▶ **Written problem**: In two sentences, what does the abstract on exciton-phonon coupling in monolayer MoS2 report?
** START OF Source **
Exciton-phonon dephasing and linewidth from first-principles in monolayer MoS2

Yang-hao Chan^2,6*, Jonah B. Haber^1,3, Mit Naik^1,3, J. B. Neaton^1,3, Dinan Y. Qiu⁴, Felipe H. da Jornada⁵, Steven G. Louie^3,1

¹Physics, Univeristy of California, Berkeley, USA
²Institute of Atomic and Molecular Sciences, Academia Sinica, Taipei, Taiwan
³Materials Sciences Division, Lawrence Berkeley National Lab, Berkeley, USA
⁴Mechanical engineering and material science, Yale University, New Haven, USA
⁵Material Sceince and engineering, Stanford, Stanford, CA, USA
⁶Physics, National Center for Theoretical Sciences, Taipei, Taiwan

* Presenter:Yang-hao Chan, email:yanghao@gate.sinica.edu.tw

Exciton-phonon interactions dominate the temperature dependence of the absorption and luminescence spectrum and determines exciton transfer rates on fs to ps time scales. However, the direct experimental measurement of exciton-phonon interaction is challenging and often subject to interpretation based on parameterized model Hamiltonians. We apply here a first-principles approach to study exciton-phonon coupling in monolayer MoS2 and reveal the highly selective nature of exciton-phonon coupling due to the internal spin structure of excitons, which leads to a surprisingly long lifetimes of the lowest energy bright A exciton. Moreover, we show that interference terms due to off-diagonal exciton-phonon matrix elements, which have thus far been neglected in first-principles studies, are critical for the description of dephasing mechanisms, and once accounted for, yield exciton linewidths in excellent agreement with experiment.

Keywords: Exciton, Phonon, 2D materials, linewidth
** END OF Source **
** START OF Data **
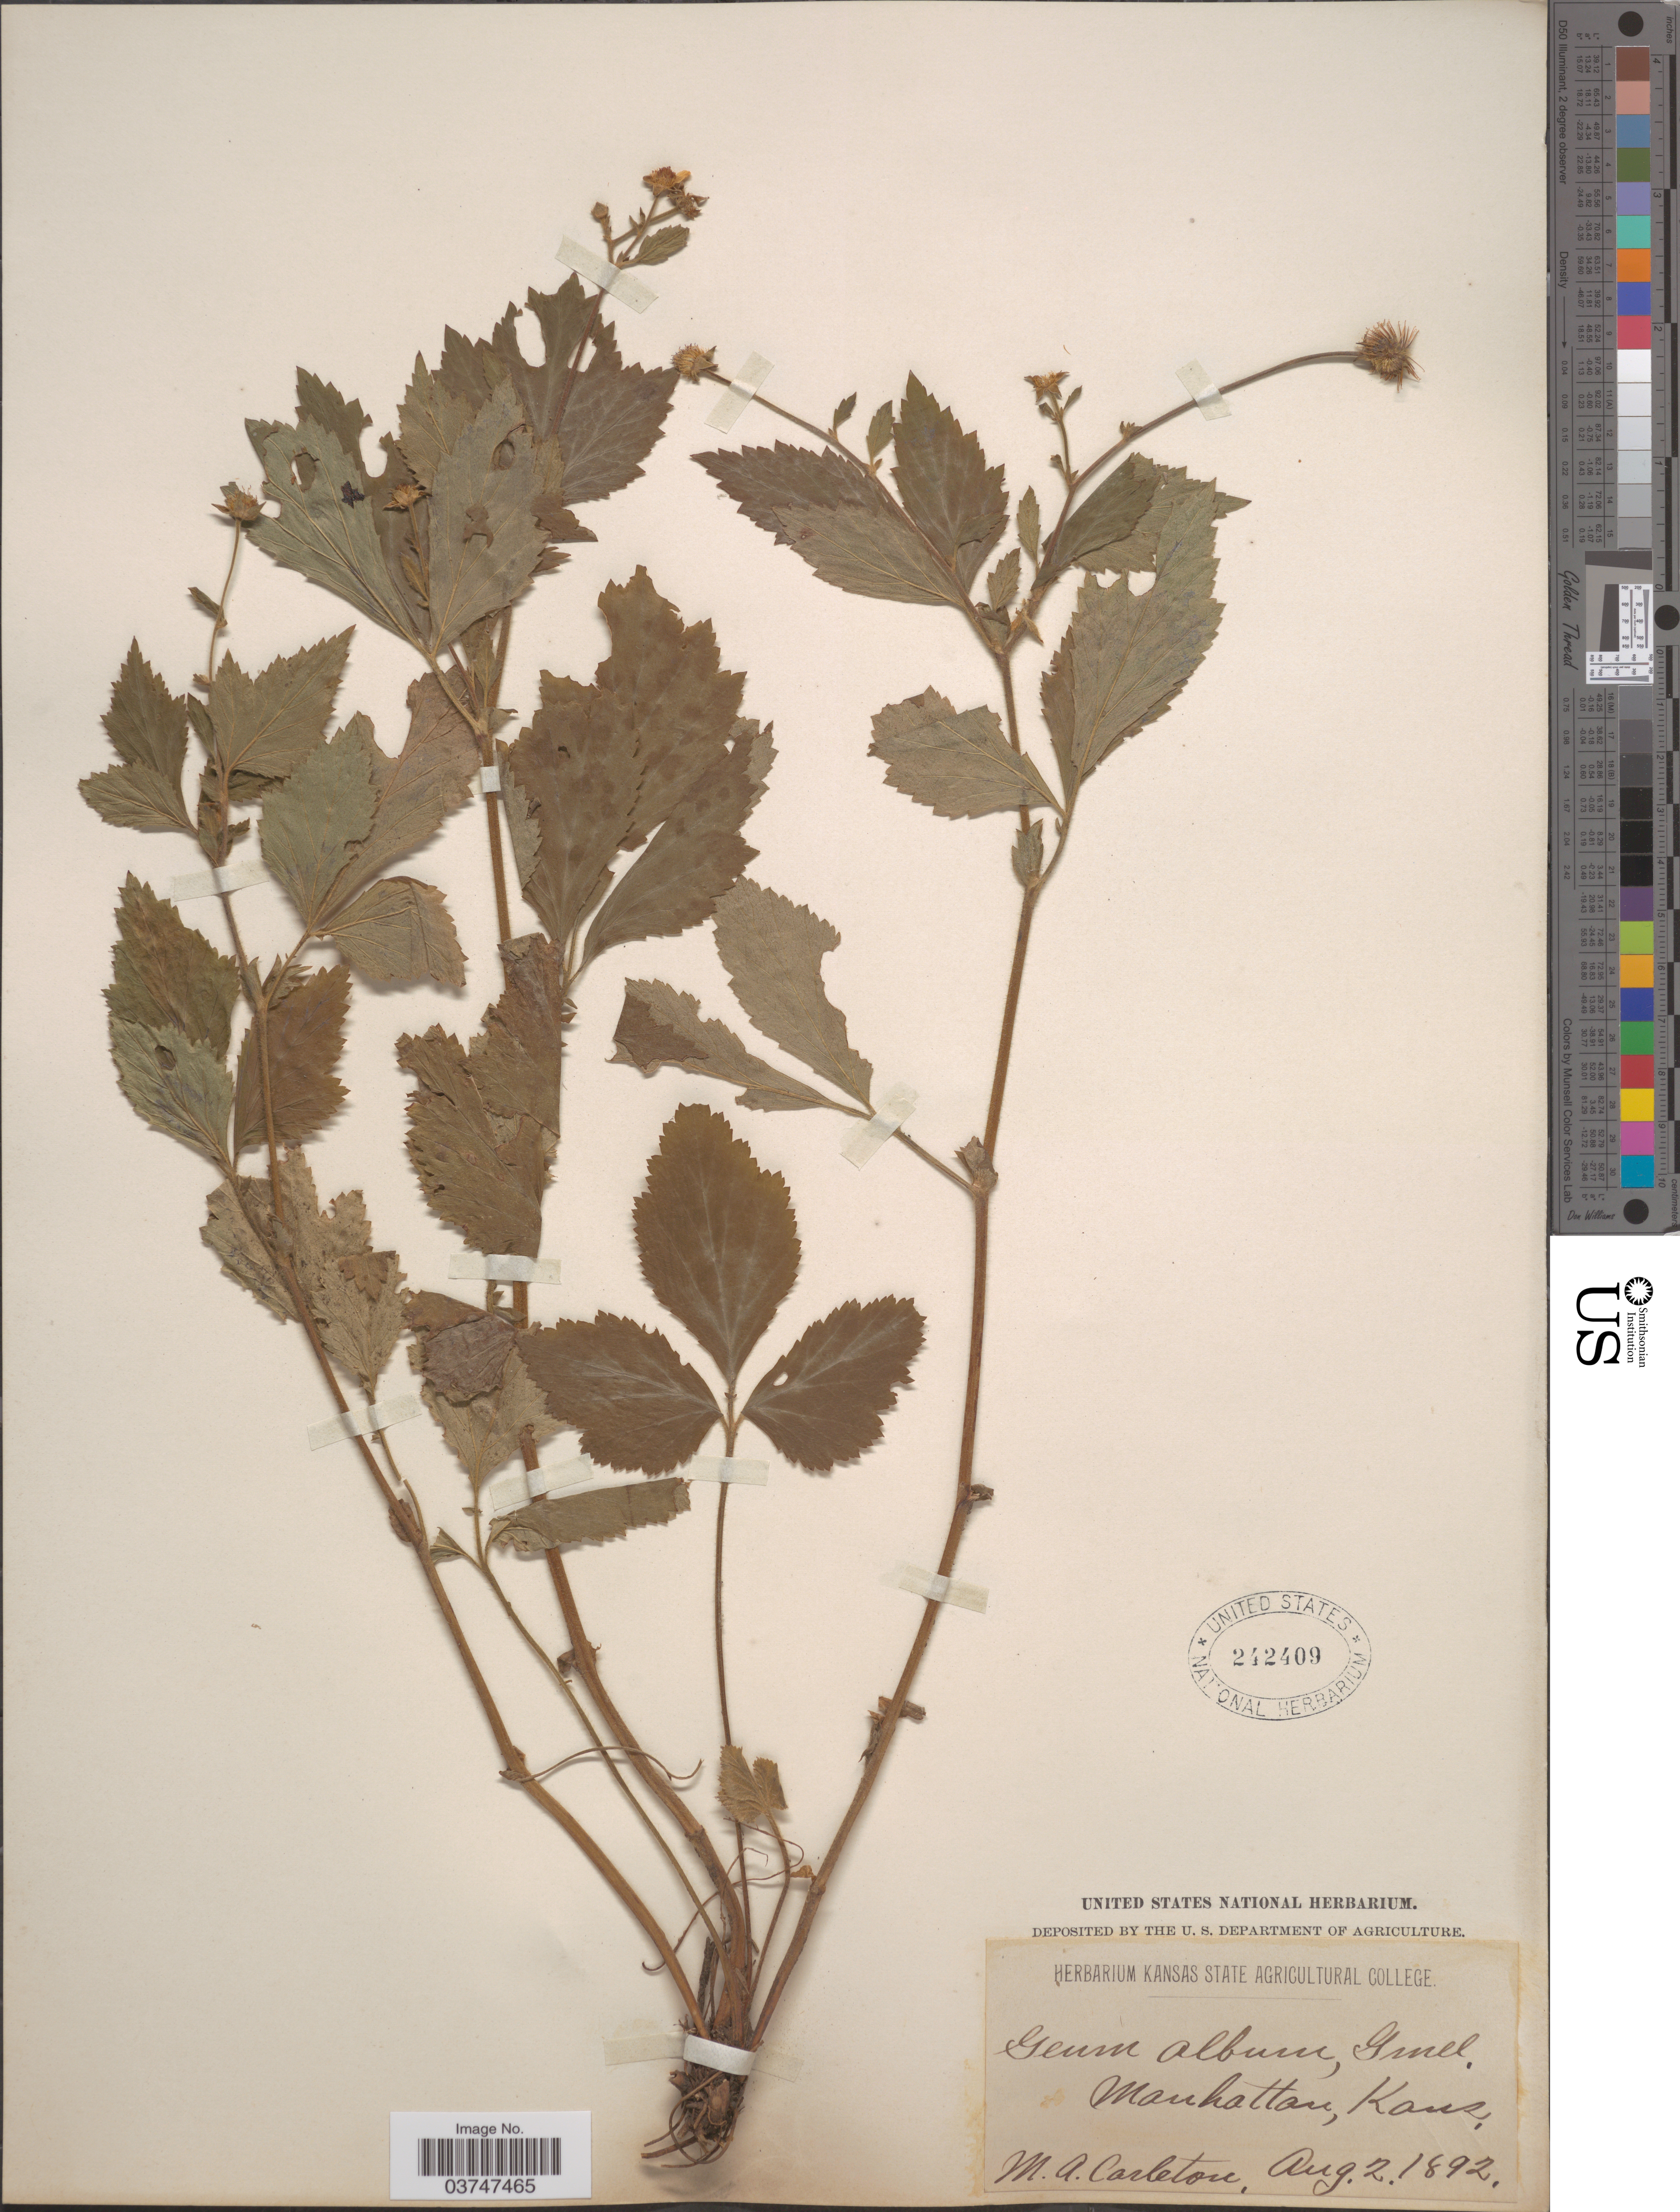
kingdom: Plantae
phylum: Tracheophyta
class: Magnoliopsida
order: Rosales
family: Rosaceae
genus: Geum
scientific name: Geum canadense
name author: Jacq.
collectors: M. A. Carleton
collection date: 1892-08-02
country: United States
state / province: Kansas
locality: Manhattan.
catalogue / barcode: US 242409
** END OF Data **
▶ **Output of the task**: Exciton-phonon interactions dominate the temperature dependence of absorption and luminescence spectra but are hard to measure directly. A first-principles study of monolayer MoS2 finds that the internal spin structure of excitons makes this coupling highly selective, which gives the lowest-energy bright A exciton a surprisingly long lifetime, and that interference terms from off-diagonal exciton-phonon matrix elements, neglected in earlier first-principles work, are critical for describing dephasing and yield linewidths in excellent agreement with experiment.